## Auszug
Zwanglos trafen sich Alleinstehende, um ein paar schöne Stunden miteinander zu verbringen – auch an ihre Hunde und Katzen wurde gedacht.
Begegnung im CasinoFür ein paar Stunden in Euskirchen der Einsamkeit entkommen
Die Türen vom Casino öffnen und schließen sich. Es kommen Menschen herein, die an Heiligabend und am ersten Weihnachtstag nicht allein sein wollen. Man setzt sich zu anderen an die hübsch dekorierten Tische.
Auf jedem Platz steht ein Nikolaus zur Begrüßung. Im Hintergrund ist leise Musik zu hören. Auf der Theke stehen Kartoffelsalat, Würstchen, Frikadellen und Getränke. Ein geschmückter Tannenbaum schafft Atmosphäre.
Ein Programm gibt es nicht. Hier zählt Begegnung, nicht Bespaßung. Niemandem soll irgendetwas aufgedrängt werden, auch keine christliche Ideologie. Die Schwelle zur Teilnahme soll so niedrig wie möglich sein. Darum kostet das Dabeisein auch nichts. Nur Hunde müssen draußen bleiben. Zum Trost stehen gespendete Futterdosen für Hunde und Katzen bereit zum Mitnehmen.
50 Menschen kamen am Heiligabend, 30 am ersten Weihnachtstag
„Weihnachten ist Glückssache“. Mit diesem Slogan lädt das Plakat am Eingang ein, dazuzukommen. Die Menschen an den Tischen wirken zufrieden. Sie haben das Glück, der Einsamkeit entkommen zu sein. Jüngere und Ältere, Wohlhabendere und Ärmere nutzen die Chance, einen ausreichenden Ersatz für eine Feier im Familienkreis zu erhalten.

## Bereitgestellte Angaben
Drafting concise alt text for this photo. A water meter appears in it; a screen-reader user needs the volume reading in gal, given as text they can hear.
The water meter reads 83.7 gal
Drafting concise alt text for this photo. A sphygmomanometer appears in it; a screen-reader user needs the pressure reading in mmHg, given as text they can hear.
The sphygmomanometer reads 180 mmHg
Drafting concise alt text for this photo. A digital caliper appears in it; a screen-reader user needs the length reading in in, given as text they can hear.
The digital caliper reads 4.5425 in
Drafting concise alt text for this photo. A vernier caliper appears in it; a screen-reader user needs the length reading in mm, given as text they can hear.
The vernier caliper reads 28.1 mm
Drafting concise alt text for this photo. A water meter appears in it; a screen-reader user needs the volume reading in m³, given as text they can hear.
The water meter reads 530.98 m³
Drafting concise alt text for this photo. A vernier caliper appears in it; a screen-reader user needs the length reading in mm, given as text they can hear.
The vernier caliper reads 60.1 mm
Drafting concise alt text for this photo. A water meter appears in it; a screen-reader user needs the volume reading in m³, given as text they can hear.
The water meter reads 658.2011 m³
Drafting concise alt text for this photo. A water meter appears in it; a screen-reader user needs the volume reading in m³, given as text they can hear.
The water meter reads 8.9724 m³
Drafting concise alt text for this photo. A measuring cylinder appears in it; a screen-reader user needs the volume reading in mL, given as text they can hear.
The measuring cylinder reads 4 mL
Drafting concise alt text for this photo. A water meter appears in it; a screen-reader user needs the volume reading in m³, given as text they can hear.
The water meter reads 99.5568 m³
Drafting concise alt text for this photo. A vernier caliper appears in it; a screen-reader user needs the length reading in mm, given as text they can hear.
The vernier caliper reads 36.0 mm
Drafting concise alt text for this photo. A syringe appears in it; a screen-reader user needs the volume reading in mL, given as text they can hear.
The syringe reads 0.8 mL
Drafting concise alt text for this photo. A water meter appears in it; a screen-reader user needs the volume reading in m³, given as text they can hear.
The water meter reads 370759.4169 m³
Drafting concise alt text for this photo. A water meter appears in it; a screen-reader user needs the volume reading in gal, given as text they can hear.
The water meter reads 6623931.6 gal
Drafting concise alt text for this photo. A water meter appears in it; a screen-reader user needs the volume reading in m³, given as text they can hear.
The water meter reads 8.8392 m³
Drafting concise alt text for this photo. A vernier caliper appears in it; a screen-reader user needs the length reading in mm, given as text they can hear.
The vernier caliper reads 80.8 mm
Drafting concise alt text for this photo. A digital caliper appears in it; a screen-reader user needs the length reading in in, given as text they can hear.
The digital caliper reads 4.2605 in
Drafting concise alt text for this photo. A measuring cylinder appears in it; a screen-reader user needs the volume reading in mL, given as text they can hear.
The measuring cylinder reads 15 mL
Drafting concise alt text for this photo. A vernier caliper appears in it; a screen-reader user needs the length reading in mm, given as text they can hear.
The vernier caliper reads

## Aufgabe
Führen Sie bitte den Auszug über das Weihnachtstreffen für Alleinstehende im Euskirchener Casino im Anschluss an seinen letzten Satz fort.

## Antwort
„Im vergangenen Jahr kam ein Ehepaar, das seinen Sohn verloren hatte,“ erinnert sich Klaus Berg: „Sie wollten nicht allein zuhause sitzen mit ihrem Schmerz.“ Dieses Jahr am Heiligabend sind mehr als 50 Menschen im Casino. Am Mittag des ersten Weihnachtstages haben sich etwa 30 eingefunden. Die Idee wächst.
Berg hatte 2015 den Wunsch, eine Erfahrung aus seiner Bibelschulzeit auch in Euskirchen Wirklichkeit werden zu lassen. Es dauerte eine Weile, bis er Mitstreiter fand und Sponsoren. „Ich bin am Anfang gegen Wände gerannt“, erzählt er.
Ohne Netzwerk war es nicht leicht, die Idee umzusetzen
Doch er hat die Schwierigkeiten überwunden. Kritiker sagten, dass solch eine Veranstaltung in die Hände einer Organisation gehört. Tatsächlich war es nicht leicht ist, ohne Netzwerk eine solche Idee umzusetzen.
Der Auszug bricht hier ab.